## Exercise prompt
Below are the records. Retype exactly the lines between the lines holding "right back paw: (156, 396)" and "right hip: (208, 362)", inclusive.

## Supplied records
:::

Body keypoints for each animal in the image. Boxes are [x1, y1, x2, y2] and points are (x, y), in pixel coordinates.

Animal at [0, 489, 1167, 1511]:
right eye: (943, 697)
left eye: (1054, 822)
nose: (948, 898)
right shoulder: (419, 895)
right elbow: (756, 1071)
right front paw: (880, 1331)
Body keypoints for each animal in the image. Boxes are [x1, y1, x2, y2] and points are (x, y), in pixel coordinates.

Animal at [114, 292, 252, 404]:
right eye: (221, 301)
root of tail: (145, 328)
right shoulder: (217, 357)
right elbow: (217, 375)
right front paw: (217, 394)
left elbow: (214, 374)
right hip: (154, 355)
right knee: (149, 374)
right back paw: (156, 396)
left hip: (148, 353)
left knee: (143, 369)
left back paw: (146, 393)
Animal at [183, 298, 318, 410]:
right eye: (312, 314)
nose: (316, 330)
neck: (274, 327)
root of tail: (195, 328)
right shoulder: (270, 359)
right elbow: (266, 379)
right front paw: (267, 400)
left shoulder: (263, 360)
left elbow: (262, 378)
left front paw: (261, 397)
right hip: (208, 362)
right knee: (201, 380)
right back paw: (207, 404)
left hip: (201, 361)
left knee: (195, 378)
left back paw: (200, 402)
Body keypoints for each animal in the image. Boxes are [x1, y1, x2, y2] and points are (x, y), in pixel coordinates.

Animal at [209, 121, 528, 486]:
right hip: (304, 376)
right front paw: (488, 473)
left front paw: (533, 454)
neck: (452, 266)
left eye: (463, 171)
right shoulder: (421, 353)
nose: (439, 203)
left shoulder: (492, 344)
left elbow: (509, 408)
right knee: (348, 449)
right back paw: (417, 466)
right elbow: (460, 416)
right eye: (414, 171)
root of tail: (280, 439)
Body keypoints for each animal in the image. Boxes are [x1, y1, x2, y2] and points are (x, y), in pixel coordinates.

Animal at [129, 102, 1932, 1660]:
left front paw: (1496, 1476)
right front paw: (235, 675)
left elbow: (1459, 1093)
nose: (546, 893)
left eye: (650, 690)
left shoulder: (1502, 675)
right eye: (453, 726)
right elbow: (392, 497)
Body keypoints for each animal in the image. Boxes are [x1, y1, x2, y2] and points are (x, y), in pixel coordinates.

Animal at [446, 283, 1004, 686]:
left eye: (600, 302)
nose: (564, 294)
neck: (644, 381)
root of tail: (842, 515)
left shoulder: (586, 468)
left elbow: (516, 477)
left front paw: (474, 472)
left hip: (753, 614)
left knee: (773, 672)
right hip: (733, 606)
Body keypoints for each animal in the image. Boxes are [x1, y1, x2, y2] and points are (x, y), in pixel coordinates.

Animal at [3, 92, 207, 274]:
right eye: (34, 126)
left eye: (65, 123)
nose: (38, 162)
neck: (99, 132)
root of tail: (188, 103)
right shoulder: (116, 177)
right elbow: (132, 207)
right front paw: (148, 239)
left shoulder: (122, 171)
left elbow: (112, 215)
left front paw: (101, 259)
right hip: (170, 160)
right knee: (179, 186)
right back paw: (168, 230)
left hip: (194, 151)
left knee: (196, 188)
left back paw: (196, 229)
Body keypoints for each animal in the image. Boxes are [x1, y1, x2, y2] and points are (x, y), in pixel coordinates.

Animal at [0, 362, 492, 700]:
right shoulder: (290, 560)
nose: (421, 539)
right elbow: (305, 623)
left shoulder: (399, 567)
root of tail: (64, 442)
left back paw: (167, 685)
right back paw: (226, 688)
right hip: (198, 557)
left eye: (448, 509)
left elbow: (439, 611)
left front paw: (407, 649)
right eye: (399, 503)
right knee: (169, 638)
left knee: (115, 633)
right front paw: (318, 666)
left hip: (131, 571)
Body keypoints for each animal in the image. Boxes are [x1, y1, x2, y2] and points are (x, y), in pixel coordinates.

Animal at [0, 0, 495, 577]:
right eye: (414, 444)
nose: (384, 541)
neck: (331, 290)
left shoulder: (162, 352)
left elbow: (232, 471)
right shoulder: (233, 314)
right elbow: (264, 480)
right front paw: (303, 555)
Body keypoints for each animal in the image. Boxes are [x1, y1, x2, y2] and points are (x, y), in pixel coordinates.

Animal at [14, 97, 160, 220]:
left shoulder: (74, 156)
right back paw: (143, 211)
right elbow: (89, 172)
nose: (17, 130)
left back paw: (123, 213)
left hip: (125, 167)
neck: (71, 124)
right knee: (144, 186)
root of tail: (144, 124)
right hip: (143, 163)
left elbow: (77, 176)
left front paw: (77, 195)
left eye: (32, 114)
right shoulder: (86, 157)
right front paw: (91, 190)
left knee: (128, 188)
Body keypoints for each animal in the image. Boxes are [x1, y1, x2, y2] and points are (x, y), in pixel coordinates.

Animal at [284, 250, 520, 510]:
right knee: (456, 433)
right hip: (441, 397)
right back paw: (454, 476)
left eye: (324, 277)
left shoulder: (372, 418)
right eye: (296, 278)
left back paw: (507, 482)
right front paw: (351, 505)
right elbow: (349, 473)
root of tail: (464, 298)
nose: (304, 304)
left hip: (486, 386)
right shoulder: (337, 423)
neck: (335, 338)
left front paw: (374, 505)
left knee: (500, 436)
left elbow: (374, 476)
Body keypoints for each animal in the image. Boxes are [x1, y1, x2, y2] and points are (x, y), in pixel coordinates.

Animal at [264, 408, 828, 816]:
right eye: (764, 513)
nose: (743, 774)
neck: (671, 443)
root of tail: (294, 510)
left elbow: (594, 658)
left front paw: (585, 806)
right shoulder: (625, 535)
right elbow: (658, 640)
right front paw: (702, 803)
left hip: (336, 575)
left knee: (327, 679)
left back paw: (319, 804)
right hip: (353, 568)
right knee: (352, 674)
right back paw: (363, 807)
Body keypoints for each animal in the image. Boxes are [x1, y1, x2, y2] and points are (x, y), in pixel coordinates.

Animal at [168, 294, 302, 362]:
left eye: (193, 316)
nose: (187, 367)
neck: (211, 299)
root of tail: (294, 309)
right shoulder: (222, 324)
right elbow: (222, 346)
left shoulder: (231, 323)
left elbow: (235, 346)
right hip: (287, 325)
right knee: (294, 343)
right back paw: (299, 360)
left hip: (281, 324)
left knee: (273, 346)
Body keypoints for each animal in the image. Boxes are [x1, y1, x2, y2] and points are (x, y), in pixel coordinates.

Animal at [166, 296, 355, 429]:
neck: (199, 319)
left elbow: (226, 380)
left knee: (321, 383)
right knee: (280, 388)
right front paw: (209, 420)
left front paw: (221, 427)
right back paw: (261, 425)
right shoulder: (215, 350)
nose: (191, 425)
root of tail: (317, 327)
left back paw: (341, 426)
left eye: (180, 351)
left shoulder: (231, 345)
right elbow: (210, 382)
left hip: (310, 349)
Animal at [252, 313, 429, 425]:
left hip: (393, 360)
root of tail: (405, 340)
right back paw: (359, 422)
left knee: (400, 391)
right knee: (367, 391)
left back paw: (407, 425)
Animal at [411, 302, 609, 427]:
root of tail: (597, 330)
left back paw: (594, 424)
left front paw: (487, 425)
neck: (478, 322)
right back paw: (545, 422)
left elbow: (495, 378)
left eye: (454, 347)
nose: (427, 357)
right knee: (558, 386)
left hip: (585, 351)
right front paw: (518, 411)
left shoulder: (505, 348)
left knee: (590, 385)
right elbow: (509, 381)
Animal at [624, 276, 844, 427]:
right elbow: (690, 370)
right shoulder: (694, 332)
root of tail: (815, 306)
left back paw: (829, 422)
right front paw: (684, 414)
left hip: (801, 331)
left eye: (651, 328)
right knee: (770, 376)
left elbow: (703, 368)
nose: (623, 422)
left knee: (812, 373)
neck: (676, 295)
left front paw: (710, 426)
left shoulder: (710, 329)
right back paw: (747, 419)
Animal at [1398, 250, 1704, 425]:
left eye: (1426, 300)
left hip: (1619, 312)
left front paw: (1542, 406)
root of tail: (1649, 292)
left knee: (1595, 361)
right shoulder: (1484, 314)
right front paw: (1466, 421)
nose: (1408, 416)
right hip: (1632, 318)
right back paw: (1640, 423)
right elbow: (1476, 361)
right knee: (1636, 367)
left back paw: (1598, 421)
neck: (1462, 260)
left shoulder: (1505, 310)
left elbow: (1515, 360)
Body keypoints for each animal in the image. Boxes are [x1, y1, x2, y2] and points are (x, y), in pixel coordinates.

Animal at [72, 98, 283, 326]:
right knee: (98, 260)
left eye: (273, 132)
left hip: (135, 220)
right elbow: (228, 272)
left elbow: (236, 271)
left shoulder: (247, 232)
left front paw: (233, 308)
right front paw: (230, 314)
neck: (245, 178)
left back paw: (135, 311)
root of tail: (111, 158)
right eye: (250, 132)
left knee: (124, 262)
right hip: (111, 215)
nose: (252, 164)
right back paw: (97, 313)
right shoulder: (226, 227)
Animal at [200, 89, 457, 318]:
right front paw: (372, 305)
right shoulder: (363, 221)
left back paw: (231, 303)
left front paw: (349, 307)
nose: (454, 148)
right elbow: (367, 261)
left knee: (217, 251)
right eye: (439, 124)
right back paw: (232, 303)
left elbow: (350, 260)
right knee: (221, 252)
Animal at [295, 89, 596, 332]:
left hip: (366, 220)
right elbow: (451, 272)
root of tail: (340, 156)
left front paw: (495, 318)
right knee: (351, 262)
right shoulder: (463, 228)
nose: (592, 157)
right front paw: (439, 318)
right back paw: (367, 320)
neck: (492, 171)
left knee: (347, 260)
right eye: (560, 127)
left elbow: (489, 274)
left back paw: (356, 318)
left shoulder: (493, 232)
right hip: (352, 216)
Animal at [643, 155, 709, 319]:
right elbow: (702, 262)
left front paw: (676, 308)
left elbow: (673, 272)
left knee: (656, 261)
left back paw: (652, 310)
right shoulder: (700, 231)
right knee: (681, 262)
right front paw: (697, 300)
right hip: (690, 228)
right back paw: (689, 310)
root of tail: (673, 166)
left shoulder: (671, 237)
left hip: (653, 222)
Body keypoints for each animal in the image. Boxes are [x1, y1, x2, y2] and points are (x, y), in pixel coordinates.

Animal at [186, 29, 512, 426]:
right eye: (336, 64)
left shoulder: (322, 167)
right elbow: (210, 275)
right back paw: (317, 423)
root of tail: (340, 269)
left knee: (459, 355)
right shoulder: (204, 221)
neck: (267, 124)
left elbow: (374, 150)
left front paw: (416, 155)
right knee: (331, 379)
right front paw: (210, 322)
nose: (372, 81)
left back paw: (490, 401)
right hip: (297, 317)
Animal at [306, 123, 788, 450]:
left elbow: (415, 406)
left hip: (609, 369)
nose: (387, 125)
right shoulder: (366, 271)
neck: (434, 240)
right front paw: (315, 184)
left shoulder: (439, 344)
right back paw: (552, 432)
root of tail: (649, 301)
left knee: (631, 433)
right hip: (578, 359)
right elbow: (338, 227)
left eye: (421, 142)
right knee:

:::

## Written response
right back paw: (156, 396)
left hip: (148, 353)
left knee: (143, 369)
left back paw: (146, 393)
Animal at [183, 298, 318, 410]:
right eye: (312, 314)
nose: (316, 330)
neck: (274, 327)
root of tail: (195, 328)
right shoulder: (270, 359)
right elbow: (266, 379)
right front paw: (267, 400)
left shoulder: (263, 360)
left elbow: (262, 378)
left front paw: (261, 397)
right hip: (208, 362)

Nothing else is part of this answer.